KARACHI, April 10: Falling treasury bills yield has enabled the government to clear expensive central bank debts by borrowing cheap money from the commercial banks.
The government retired Rs34 billion SBP debt between February 15 and March 15 this year as T-bills yield continued to fall due to excess liquidity in the banking system and limited lending avenues.
The government is borrowing heavily from commercial banks to retire expensive SBP loans, says head of treasury of a foreign bank. But the SBP policy of allowing a free fall of T-bills yield (that makes it possible for the government to retire the SBP loans through fresh borrowings from the commercial banks) may backfire, he warns.
The yield on six-month treasury bills fell to a historic low of two per cent in the first week of March, thus providing the government an incentive to borrow heavily from the commercial banks and use it for retiring SBP debts.
Bankers see a flaw in this policy of the government and believe that the flattening of the T-bills yield would hit the banking system hard and have a negative impact on overall economy as well. But senior officials of the Ministry of Finance and the central bankers believe the policy is in the best direction and is saving the banks from a disaster.
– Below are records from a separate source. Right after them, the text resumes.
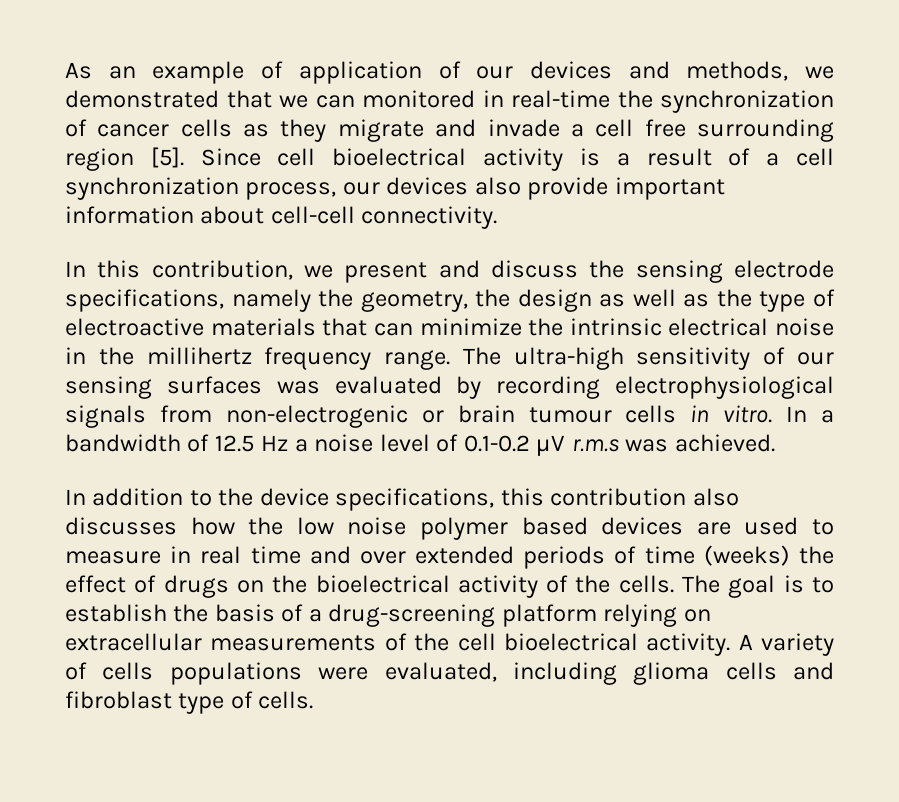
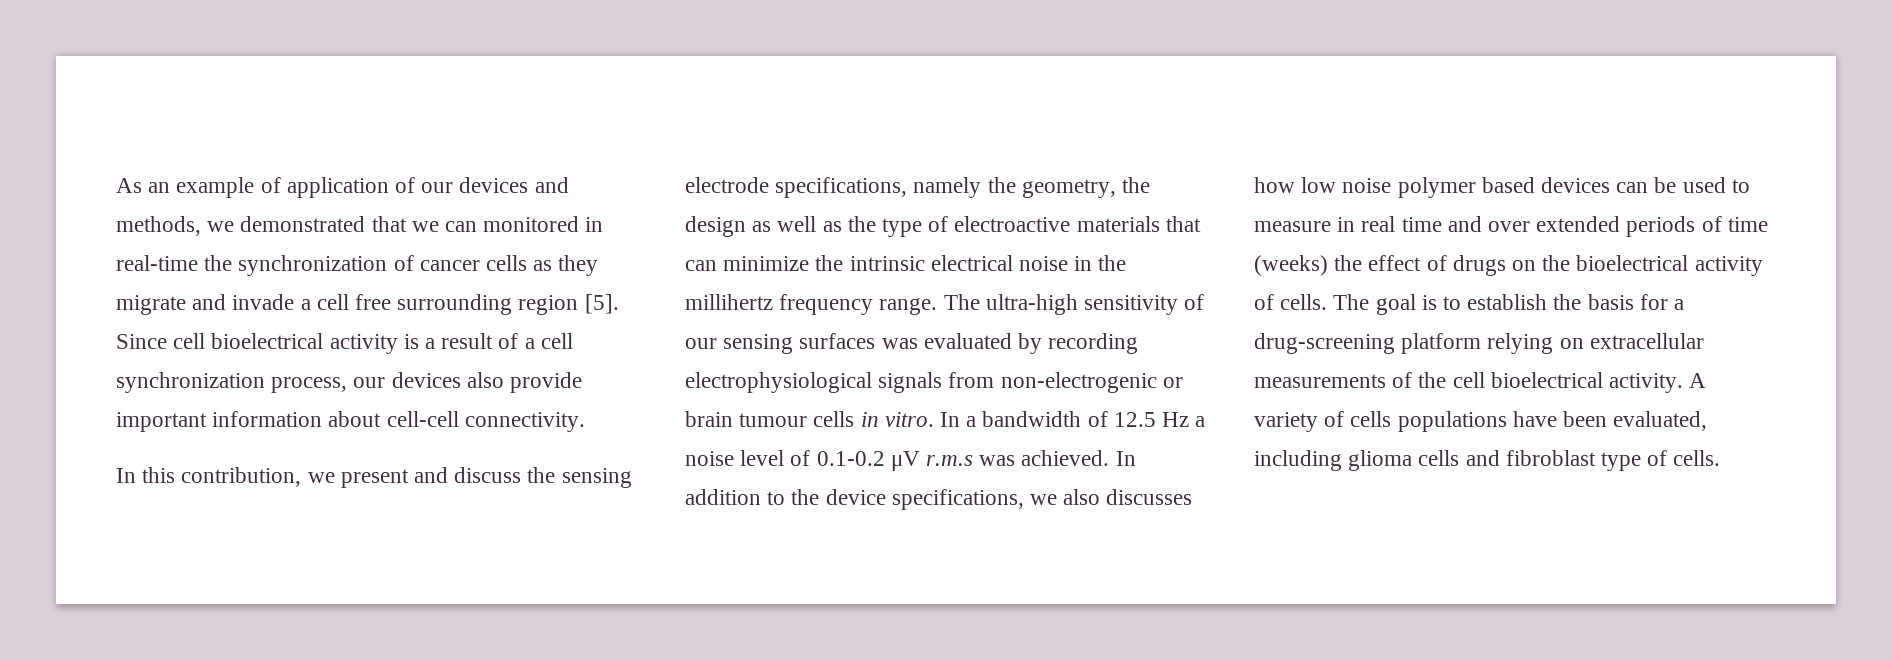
(775, 443) // -> (1110, 458) none
[500,488,687,506] this contribution -> [1030,494,1058,505] we
[248,517,284,535] the -> (1295, 185) none
[696,522,731,535] are -> [1616,177,1677,193] can be
[575,575,611,593] the -> (1274, 302) none
[281,604,304,622] of -> [1639,294,1668,310] for
[318,667,369,680] were -> [1512,411,1608,427] have been

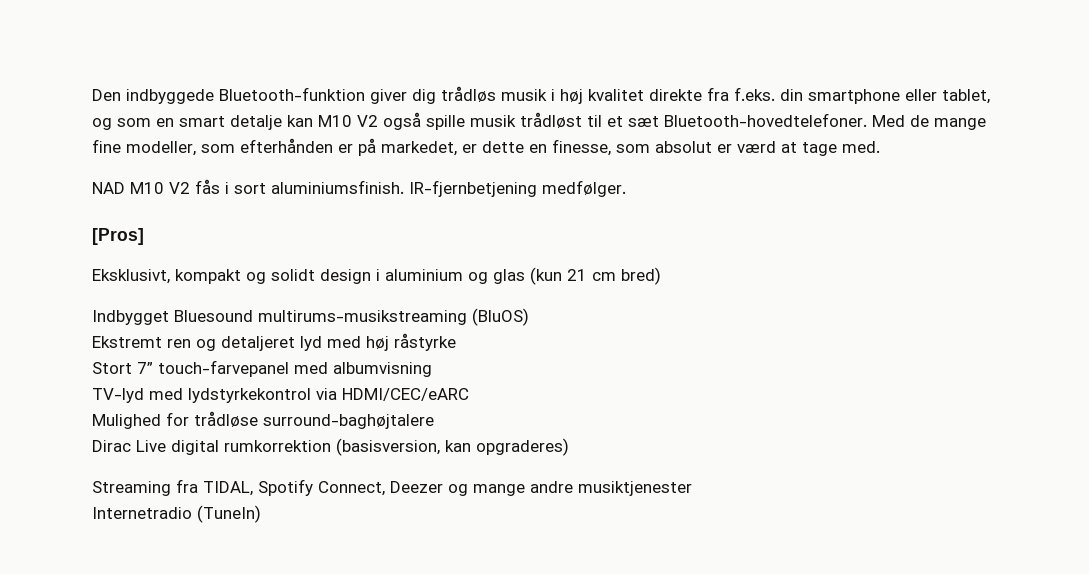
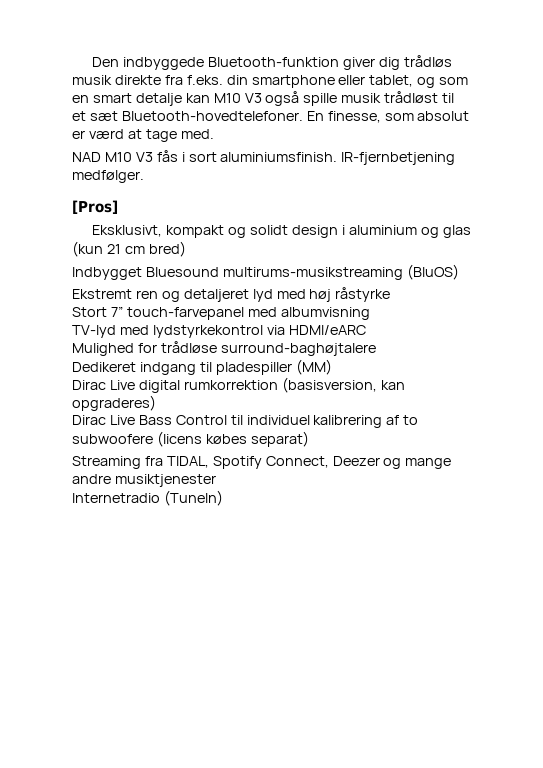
[551,89,644,104] i høj kvalitet -> (112, 80) none
[357,115,378,127] V2 -> [244,93,262,103] V3
[872,115,986,130] [92,138,547,156] Med de mange fine modeller, som efterhånden er på markedet, er dette en -> [306,111,324,121] En
[169,182,190,194] V2 -> [135,152,153,162] V3
[342,388,469,401] HDMI/CEC/eARC -> [288,325,366,335] HDMI/eARC
(434, 421) none -> [72,359,332,375] // Dedikeret indgang til pladespiller (MM)
(569, 447) none -> [72,415,419,428] [72,431,309,447] // Dirac Live Bass Control til individuel kalibrering af to subwoofere (licens købes separat)

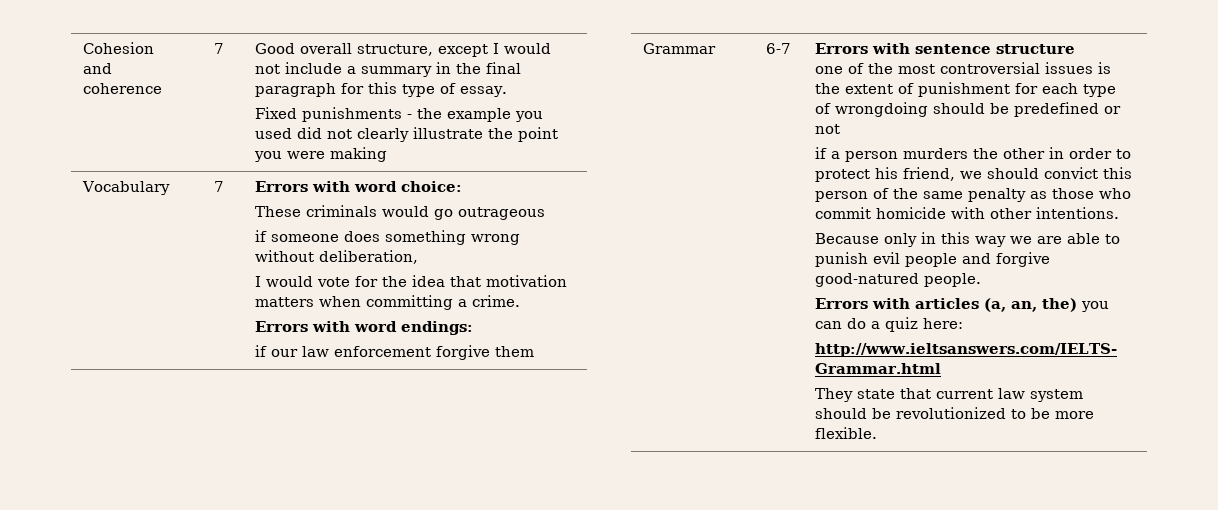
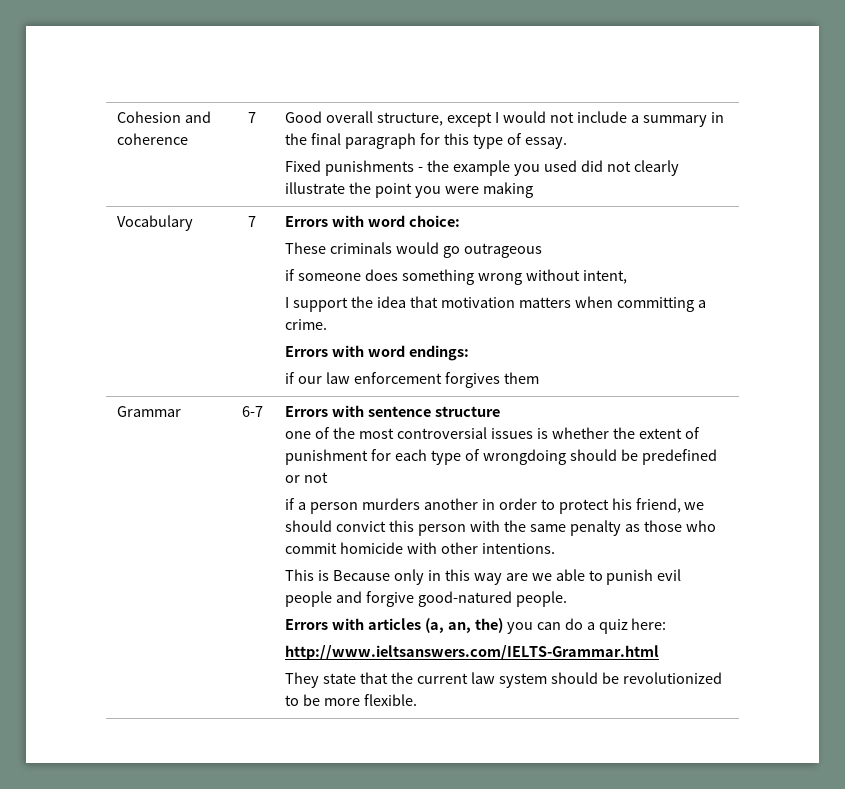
[319,250,419,264] [255,276,379,287] deliberation, // I would vote for -> [582,270,627,284] [285,297,349,312] intent, // I support
[436,345,491,360] forgive -> [445,372,501,388] forgives
(1112, 68) none -> [551,427,609,439] whether
[973,148,1046,159] the other -> [424,498,479,510] another
[873,188,890,199] of -> [470,520,501,532] with
(1120, 213) none -> [285,569,330,581] This is
[1010,236,1063,244] we are -> [505,573,552,581] are we
(932, 393) none -> [391,672,414,684] the

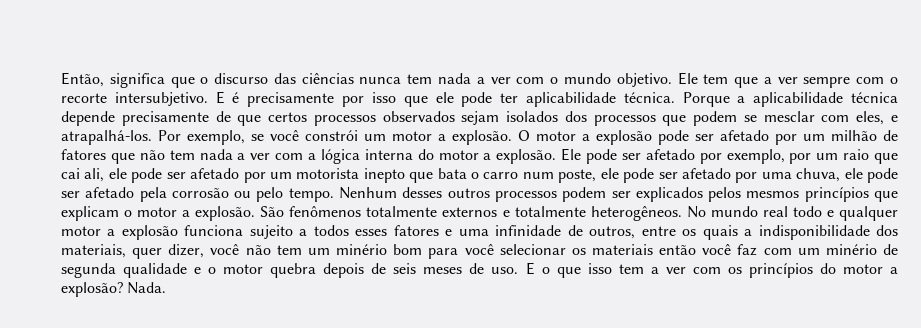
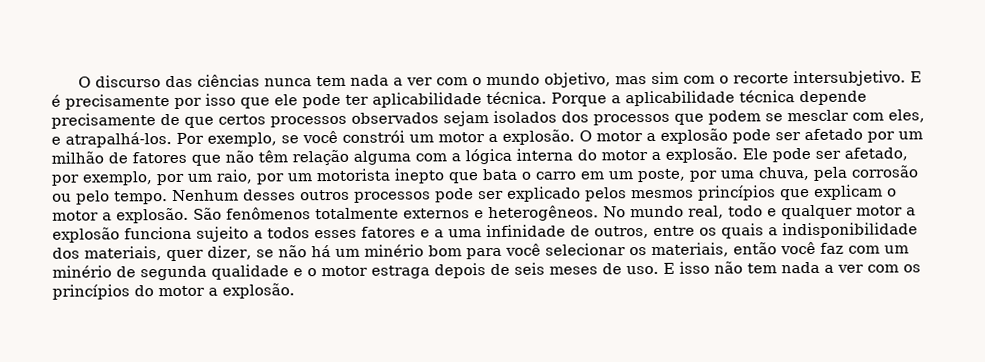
[61,72,209,88] Então, significa que o -> [78,76,92,88] O
[616,72,851,88] objetivo. Ele tem que a ver sempre -> [544,71,680,88] objetivo, mas sim
[169,149,271,160] tem nada a ver -> [258,149,411,166] têm relação alguma
[645,149,695,160] afetado -> [844,147,908,161] afetado,
[843,149,898,164] [61,168,240,183] raio que cai ali, ele pode ser afetado -> [216,169,253,184] raio,
[522,168,898,183] [61,187,135,198] num poste, ele pode ser afetado por uma chuva, ele pode ser afetado -> [580,167,810,183] em um poste, por uma chuva,
[562,187,703,202] podem ser explicados -> [435,186,581,203] pode ser explicado
[514,206,586,217] totalmente -> (484, 214) none
[762,206,788,217] real -> [688,205,724,219] real,
(453, 232) none -> [434,229,444,238] a
[210,244,302,255] você não tem -> [255,245,331,258] se não há
[591,244,653,255] materiais -> [650,242,729,258] materiais,
[270,263,317,278] quebra -> [371,265,430,279] estraga
[541,263,644,278] o que isso tem -> [679,261,820,274] isso não tem nada
[61,282,167,297] explosão? Nada. -> [222,283,295,299] explosão.

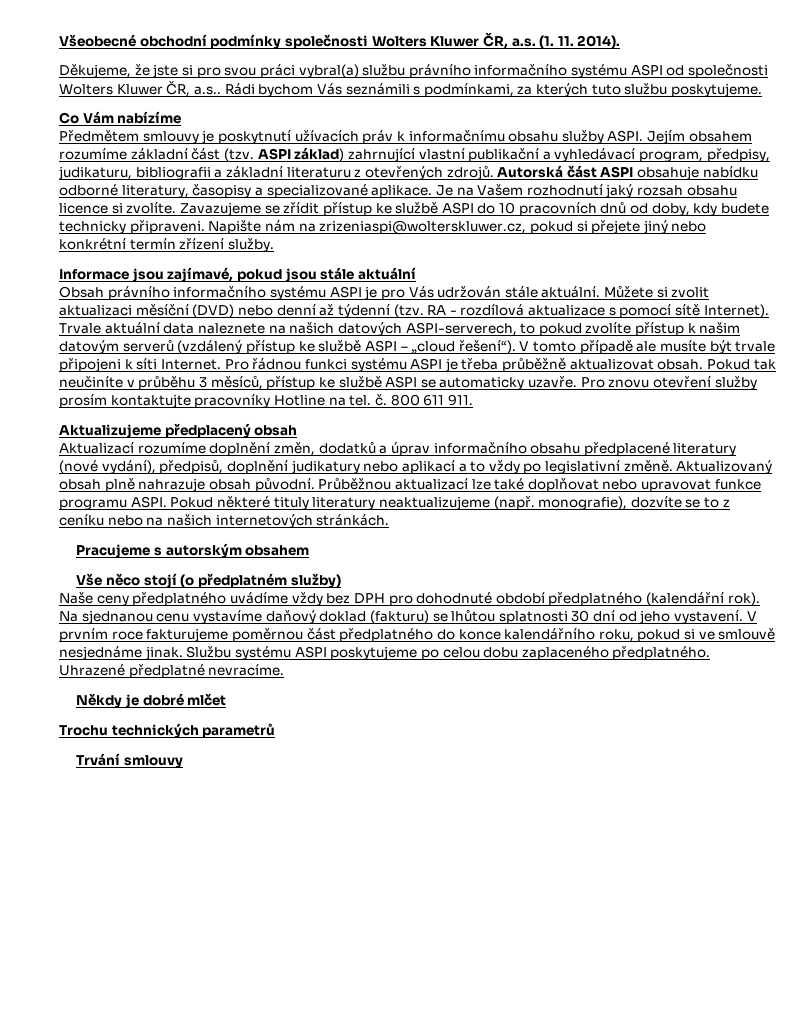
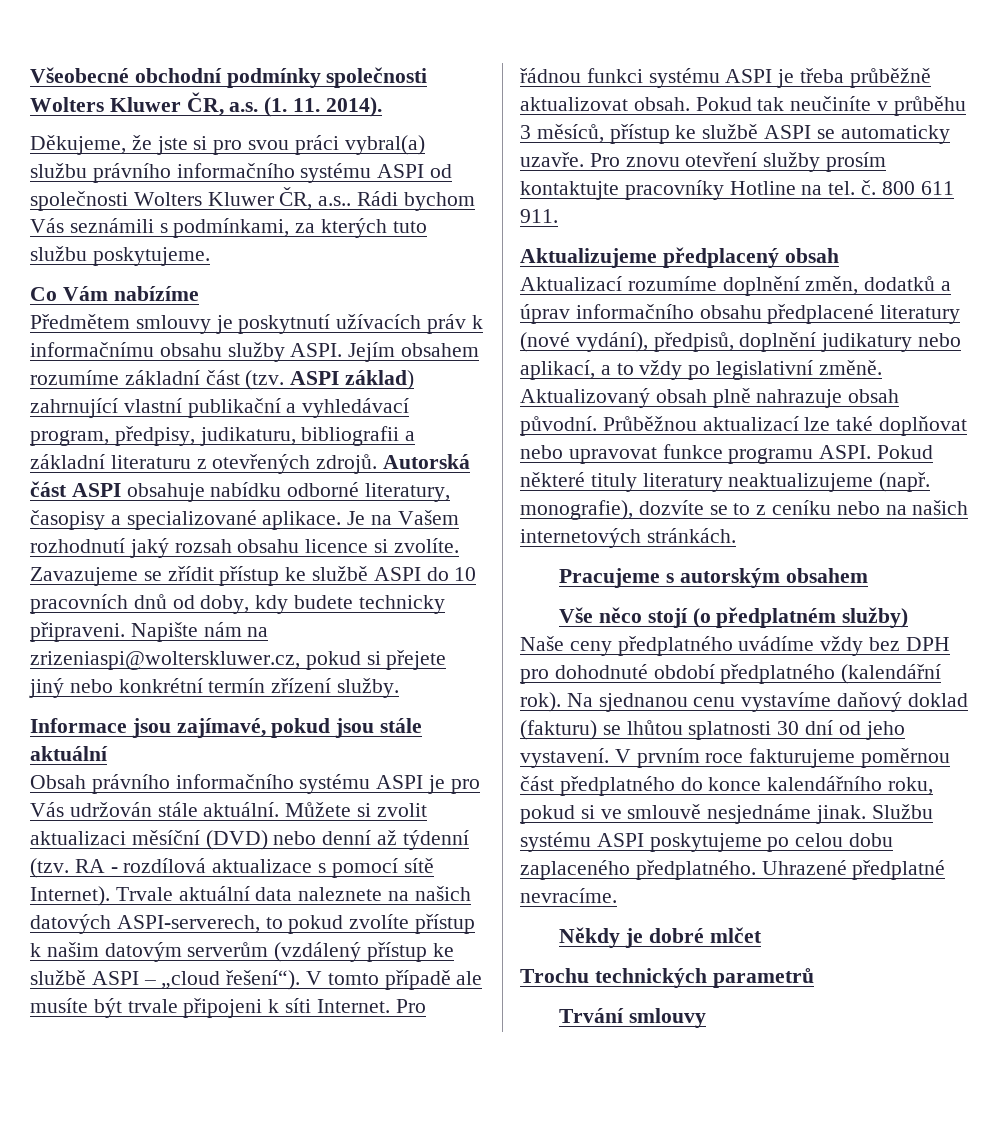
[122,339,174,352] serverů -> [187,942,269,957] serverům
[401,460,455,474] aplikací -> [520,360,595,380] aplikací,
If we do not borrow from banks and they continue to fail in employing much of surplus liquidity somewhere else they would be hit harder, says an official of the Ministry of Finance. Banks should appreciate this point instead of hoping against hopes to see T-bills rate stabilizing, says a source close to the State Bank.
According to the revised credit plan for this fiscal year net government borrowing for budgetary support should stay negative at Rs29.2 billion. The government has superseded the target and brought down its net borrowing for budgetary support to Rs34.3 billion as on March 15.
Sources close to the SBP say that the current fiscal year may end up with a much higher net negative borrowing of the government. This is possible because the government seems confident to meet the fiscal deficit through other resources revenue and non-revenue items included. And there is nothing to suggest that the government might engage itself in any extra development project before the close of the fiscal year in June.
The government has been retiring the loans it gets from the banks under commodity operations i.e. to finance the purchase of wheat, cotton and fertilizers, etc., through state-run corporations.
Between July 2002 and March 15, 2003, the government retired Rs38.5 billion of commodity operations loans. Under the revised credit plan the target for commodity operations loans is minus Rs16 billion.